Paul-André Proulx

Littérature Québecoises

Demers, Lise

La Leçon de botanique. Éd. Lanctôt, 1996, 96 p.

Fillette abusée par une religieuse

Récemment, de nombreux religieux ont dû affronter la Justice pour répondre d'actes criminels commis au cours des années 1950. Plusieurs ont profité sexuellement des orphelins dont ils avaient la garde. Quant aux institutions sous la gouverne des religieuses, personne n'avait signalé de dérèglements quelconques. Diderot avait soulevé au 18e siècle un cas de perversion dans La Religieuse, mais jamais n'aurait-on cru une pareille vilenie dans un Québec clérical. Heureusement, quelques écrivains ont éveillé notre conscience.

De Claire Martin à Louky Bersianik, en passant par Bruno Roy, chacun et chacune ont pointé les déplorables us et coutumes des pieuses communautés féminines.
Pour sa part, Lise Demers raconte, dans La Leçon de botanique, l'aventure d'Anne, une fillette pensionnaire dans un couvent de Québec. En pleine nuit, dans l'escalier qui monte au dortoir, elle s'est vue " gratifiée " de faveurs sexuelles qu'elle aurait apparemment appréciées. Ce n'est pas connaître ce qui se passe dans la tête des enfants. Françoise Dolto a bien indiqué que leurs capacités mentales dépassent, et de loin, l'évaluation des adultes.
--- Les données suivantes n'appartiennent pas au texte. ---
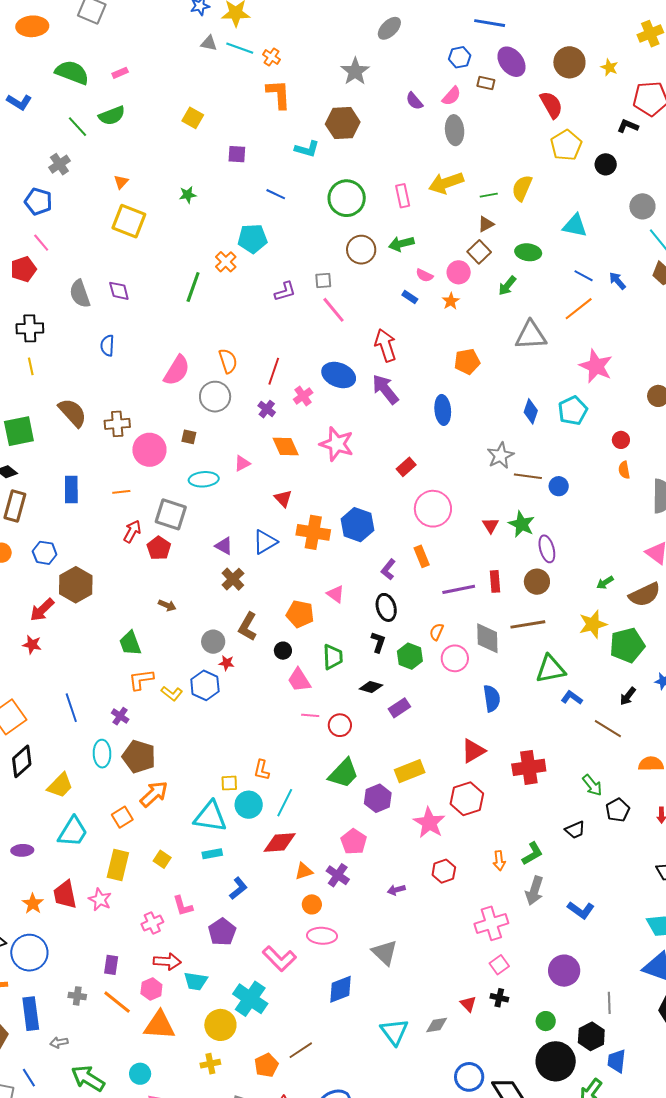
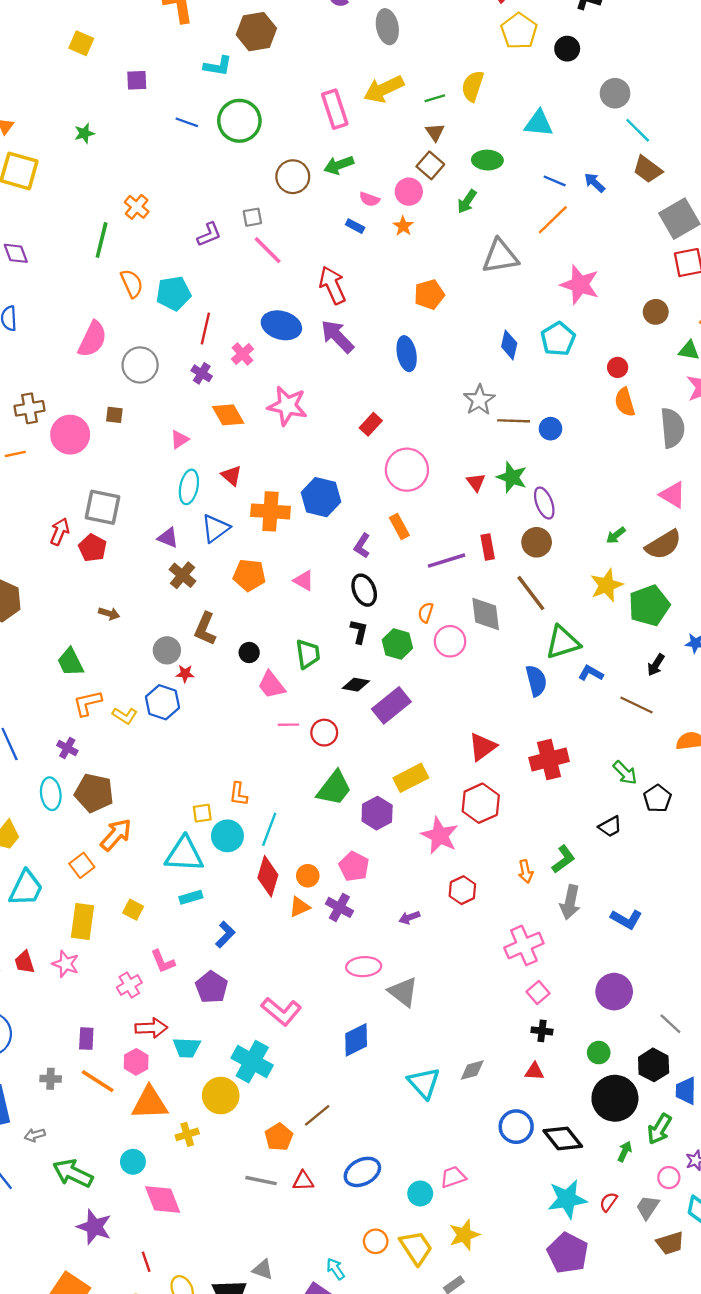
pink rectangle: (403, 196) -> (335, 109), size x1.4
green circle: (347, 198) -> (239, 121), moved
brown triangle: (486, 224) -> (435, 132), turned -30
cyan pentagon: (252, 239) -> (174, 293), moved
orange semicircle: (228, 361) -> (132, 284), moved
orange semicircle: (624, 470) -> (625, 402), size x1.4
cyan ellipse: (204, 479) -> (189, 487), moved, turned -68
orange line: (121, 492) -> (15, 454), moved
orange pentagon: (300, 614) -> (249, 575), moved
brown line: (528, 624) -> (531, 593), turned 68
blue semicircle: (492, 698) -> (536, 681), moved
purple rectangle: (399, 708) -> (391, 705), size x1.5
red diamond: (280, 843) -> (268, 876), turned -64
red trapezoid: (65, 895) -> (24, 962), size x0.7
orange circle: (312, 904) -> (308, 876), moved
pink ellipse: (322, 936) -> (364, 967), moved
gray line: (609, 1003) -> (670, 1024), turned -40
red triangle: (468, 1004) -> (534, 1071), moved, turned -36
yellow cross: (210, 1064) -> (187, 1134), moved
Cet acte coupable de la part d'une religieuse transcende de beaucoup le geste posé. Il porte atteinte à l'image qu'Anna s'était donnée des adultes. Il lui est difficile par la suite de taire cette agression inattendue qui brisait son innocence en un rien de temps. Comme le dit elle-même l'héroïne : " J'allais bientôt avoir douze ans et connaissais déjà tout de la vie. " Cette expérience intempestive révèle l'hypocrisie de la société. Non seulement, on balaie l'accusation d'Anna du revers de la main, mais de plus, on lui demande de se mentir en s'excusant d'avoir servi la vérité. À l'aube de son adolescence, Anna reçoit un message clair : pour être adulte, il faut négocier avec le mensonge pour que les potentats puissent jouir de leur statut aux dépens de l'intégrité d'autrui.

Le roman illustre efficacement le sort pénible de certains enfants. Ces derniers ne font pas le poids dans la balance des valeurs. On procède plutôt à leur déshumanisation. Encore aujourd'hui, ils sont victimes de ceux qui s'enrichissent en exploitant toutes les possibilités qu'offrent le sexe, l'adoption, les greffes d'organes ou le travail. À cet effet, Lise Demers s'est livrée à un bel exercice de sensibilisation. Écrit rondement et mené tambour battant, son roman est d'autant plus méritoire qu'il dénonce la perversité logée à l'enseigne de Dieu.